— Begin PROVIDED PASSAGE —

In Focus
Apr 12, 2017

Court Cases to Protest Marches: the History of the Student Abortion Movement

Looking at the history of the movement to gain access to abortion in Ireland, it is clear that students have always had a substantial impact.

Emma-Louise NolanContributing Writer
Isabelle Griffin for The University Times

Student involvement has been an undeniable force in propelling national campaigns into the public spotlight, enhancing visibility and cementing the general understanding of what the campaigns aim to achieve. We have seen controversial campaigns ignite passion in students, and it is not a rare sight to see radical measures taken by them. From the marriage equality campaign to one of the more current movements, the campaign to repeal the eighth amendment, students have taken hardline stances.

During the past year, across the country, we have seen students’ unions mandated to march, campaign and lobby for the repeal of the eighth amendment. Working alongside the Union of Students in Ireland (USI), this movement has resulted in thousands of students descending on Dublin for protest marches, while smaller campaigns also took place on campuses across the country. The political impact of these marches and the wider issue of the consideration given to the student voice, however, has been questioned. Are these students just chanting slogans that fall on deaf ears, or is there substance to their efforts?

Looking at the history of the movement to gain access to abortion for women in Ireland, it is clear to see that students have always had a substantial impact. In September 1988, for example, the Society for the Protection of the Unborn Child (SPUC) began a series of legal actions against students’ unions who were providing information to students regarding safe access to abortion. Other student actions included marches protesting the arrest of the 14-year-old girl at the centre of the “X” case. Students took to the streets when the girl was arrested while attempting to travel to England for an abortion after being raped.

Ivana Bacik, Senator and Reid Professor of Criminal Law, Criminology and Penology and former President of Trinity College Dublin Students’ Union (TCDSU); and Maxine Brady, former President of USI, were heavily involved in student movements in what could be considered the last time the issue of abortion was on the national agenda.

Twenty years since her personal involvement against the pro-life SPUC, Bacik is still opinionated on the issue of reproductive rights. Having attended Trinity during the 1980s, when the issue of students’ unions providing information about safe abortions was at intense heights, it was not long before the atmosphere of activism in the college engrossed Bacik into the conversation. Prior to her role as TCDSU President, Bacik was involved in a women’s group on campus. Describing her involvement to The University Times, she says that she and others were “involved in the campaign for reproductive rights”, and that “we were all out there supporting, what was then, pro-information”. Bacik and the other women involved in the campaign for information “were aware that there were already litigations against student union offices the year before I was elected”. Instead of deterring them, however, they continued to provide information to students who needed it.

— End PROVIDED PASSAGE —

REQUEST A
Repeat the lines of the entries from the one containing "Is point (569, 282)" up to and including the one containing "Is point (528, 179)".
The article and the entries are unrelated pieces of material.

— Begin SOURCE DATA —

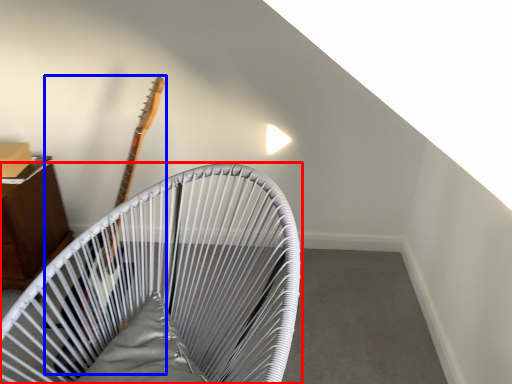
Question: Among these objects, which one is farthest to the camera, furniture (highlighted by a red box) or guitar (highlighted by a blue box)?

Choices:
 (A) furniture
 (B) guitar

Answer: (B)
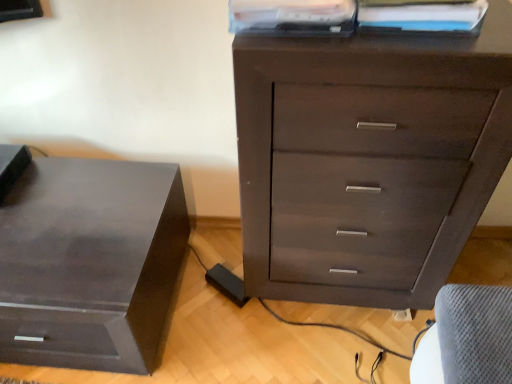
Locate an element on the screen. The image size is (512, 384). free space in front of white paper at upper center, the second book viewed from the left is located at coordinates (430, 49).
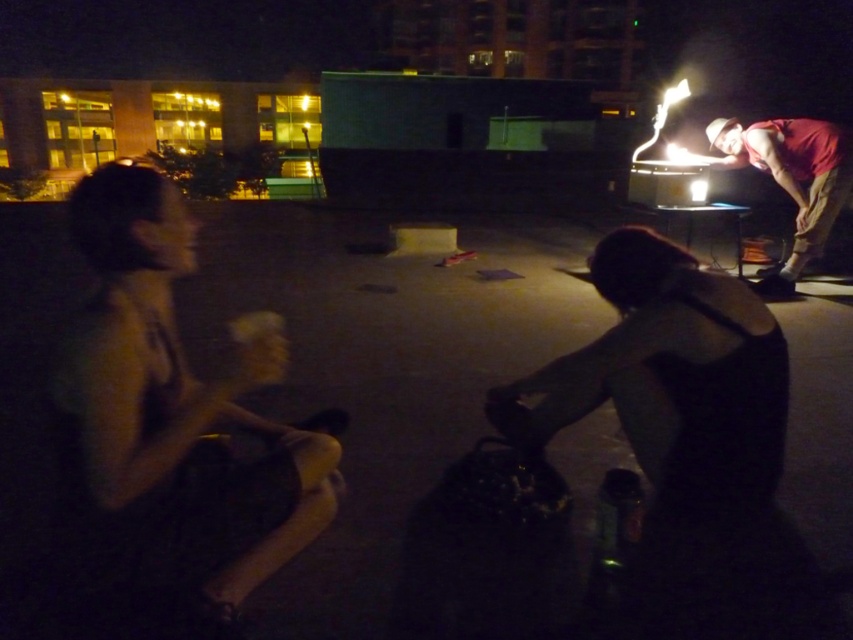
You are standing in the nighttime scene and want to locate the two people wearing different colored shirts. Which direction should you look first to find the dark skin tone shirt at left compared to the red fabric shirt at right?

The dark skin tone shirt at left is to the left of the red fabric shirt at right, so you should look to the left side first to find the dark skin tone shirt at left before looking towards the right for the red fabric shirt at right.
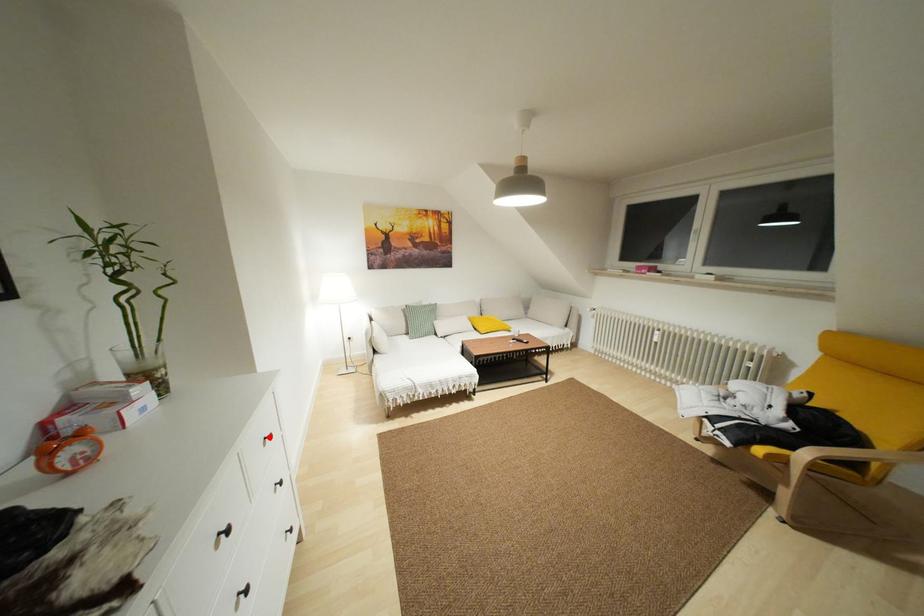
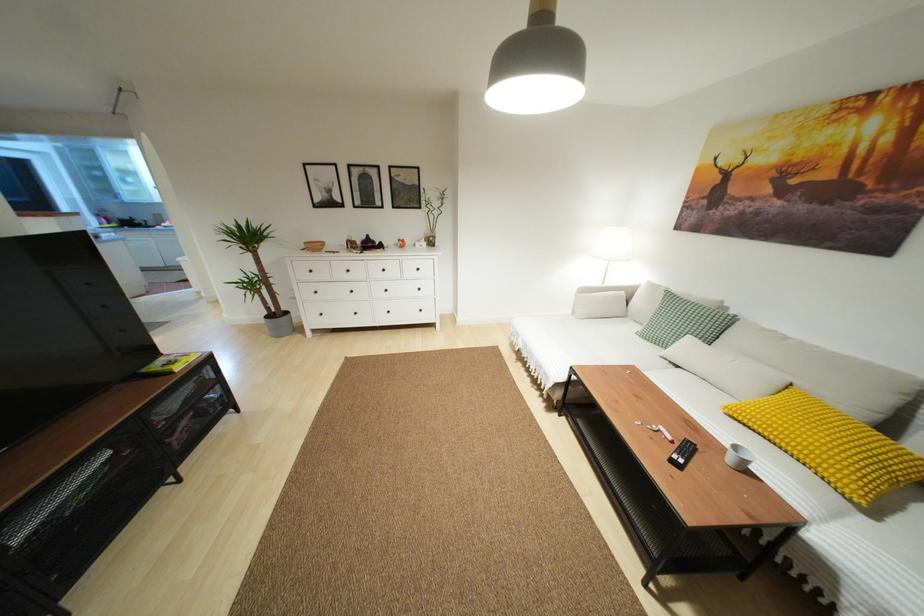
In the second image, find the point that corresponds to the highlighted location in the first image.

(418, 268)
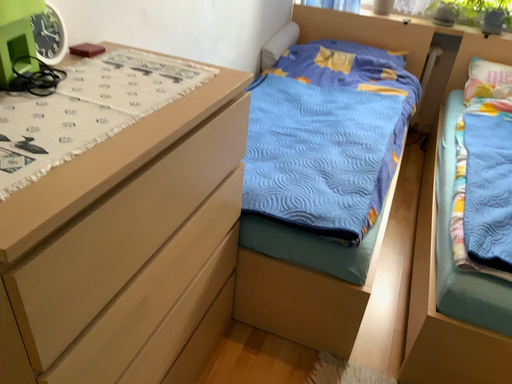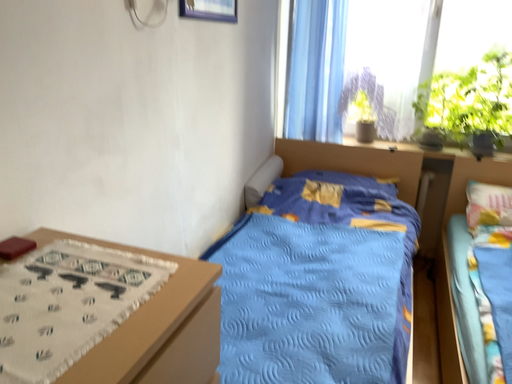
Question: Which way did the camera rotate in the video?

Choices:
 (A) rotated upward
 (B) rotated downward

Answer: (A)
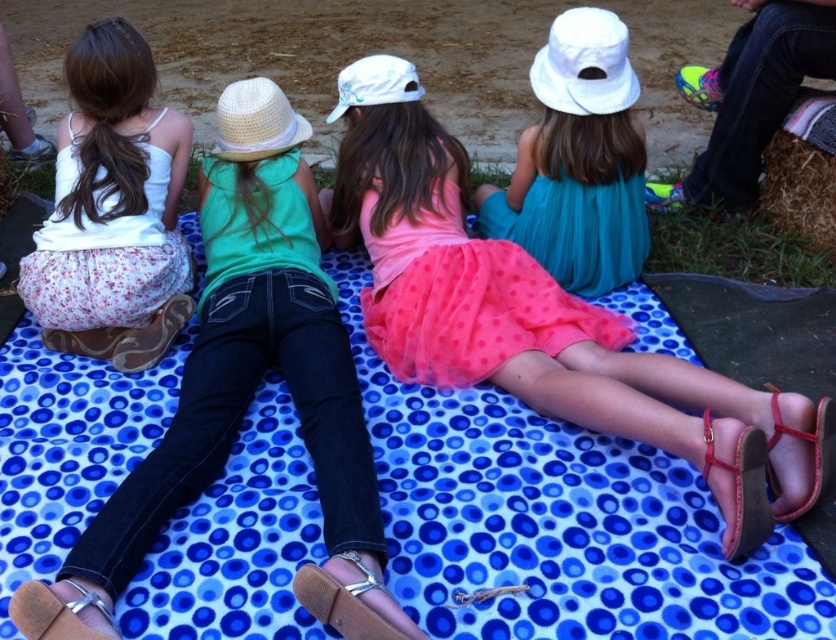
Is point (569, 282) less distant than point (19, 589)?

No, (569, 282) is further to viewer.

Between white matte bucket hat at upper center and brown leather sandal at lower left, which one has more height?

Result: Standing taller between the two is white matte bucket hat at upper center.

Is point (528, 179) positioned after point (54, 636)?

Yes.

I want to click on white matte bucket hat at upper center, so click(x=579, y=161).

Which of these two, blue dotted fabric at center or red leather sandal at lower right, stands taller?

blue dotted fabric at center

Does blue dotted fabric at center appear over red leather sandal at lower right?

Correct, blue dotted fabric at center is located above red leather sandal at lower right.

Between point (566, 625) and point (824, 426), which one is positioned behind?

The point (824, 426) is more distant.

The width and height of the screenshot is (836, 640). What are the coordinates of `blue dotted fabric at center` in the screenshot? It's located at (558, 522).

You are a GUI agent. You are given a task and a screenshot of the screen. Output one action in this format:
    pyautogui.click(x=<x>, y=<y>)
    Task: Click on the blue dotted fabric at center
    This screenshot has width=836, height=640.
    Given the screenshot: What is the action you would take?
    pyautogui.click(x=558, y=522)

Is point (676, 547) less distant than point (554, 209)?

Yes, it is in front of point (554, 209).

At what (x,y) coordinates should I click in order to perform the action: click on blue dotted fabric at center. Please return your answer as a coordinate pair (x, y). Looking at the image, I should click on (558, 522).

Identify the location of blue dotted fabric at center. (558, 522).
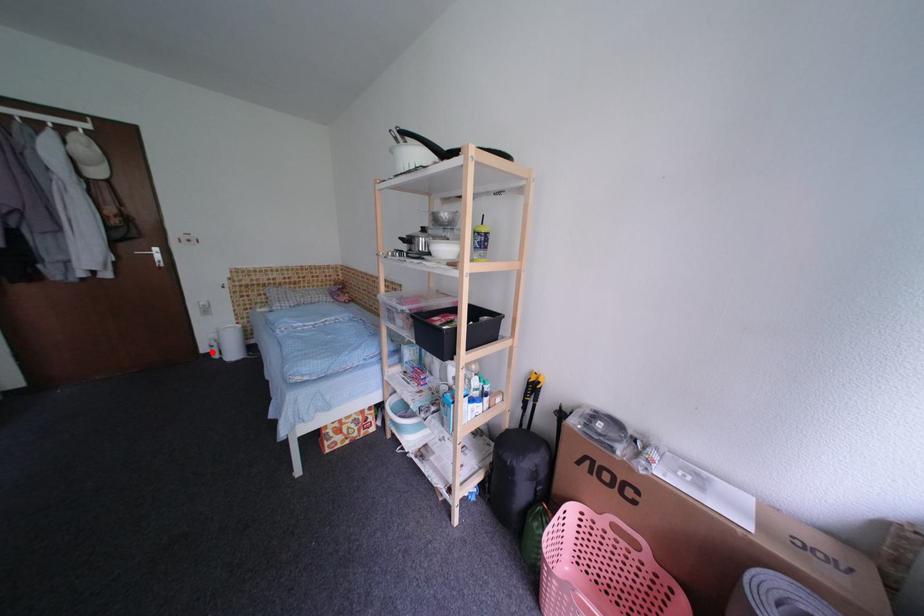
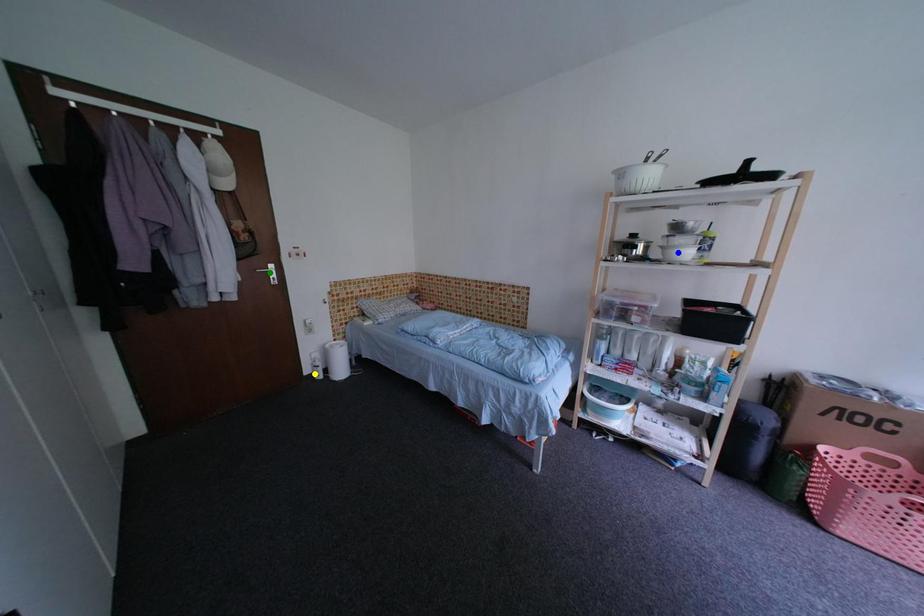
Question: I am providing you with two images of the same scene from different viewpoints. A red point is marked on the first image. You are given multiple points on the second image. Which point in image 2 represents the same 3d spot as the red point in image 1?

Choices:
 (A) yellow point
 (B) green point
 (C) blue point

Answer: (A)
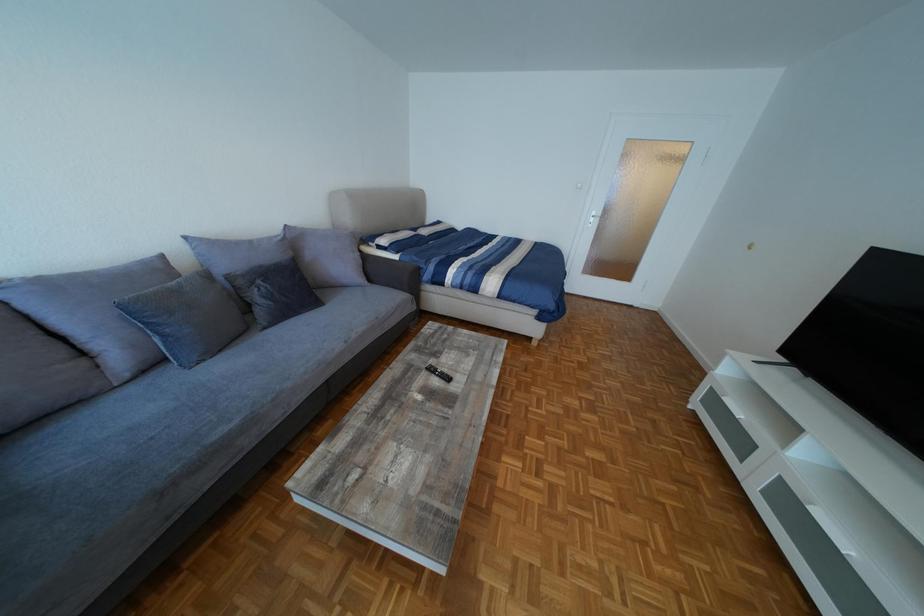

— End SOURCE DATA —

REQUEST B
In the article on the student abortion movement, write out the passage from "Student involvement has" up to and including "taken hardline stances.", replacing "hardline stances" with "firm positions".

FINAL ANSWER A
Is point (569, 282) less distant than point (19, 589)?

No, (569, 282) is further to viewer.

Between white matte bucket hat at upper center and brown leather sandal at lower left, which one has more height?

Result: Standing taller between the two is white matte bucket hat at upper center.

Is point (528, 179) positioned after point (54, 636)?

FINAL ANSWER B
Student involvement has been an undeniable force in propelling national campaigns into the public spotlight, enhancing visibility and cementing the general understanding of what the campaigns aim to achieve. We have seen controversial campaigns ignite passion in students, and it is not a rare sight to see radical measures taken by them. From the marriage equality campaign to one of the more current movements, the campaign to repeal the eighth amendment, students have taken firm positions.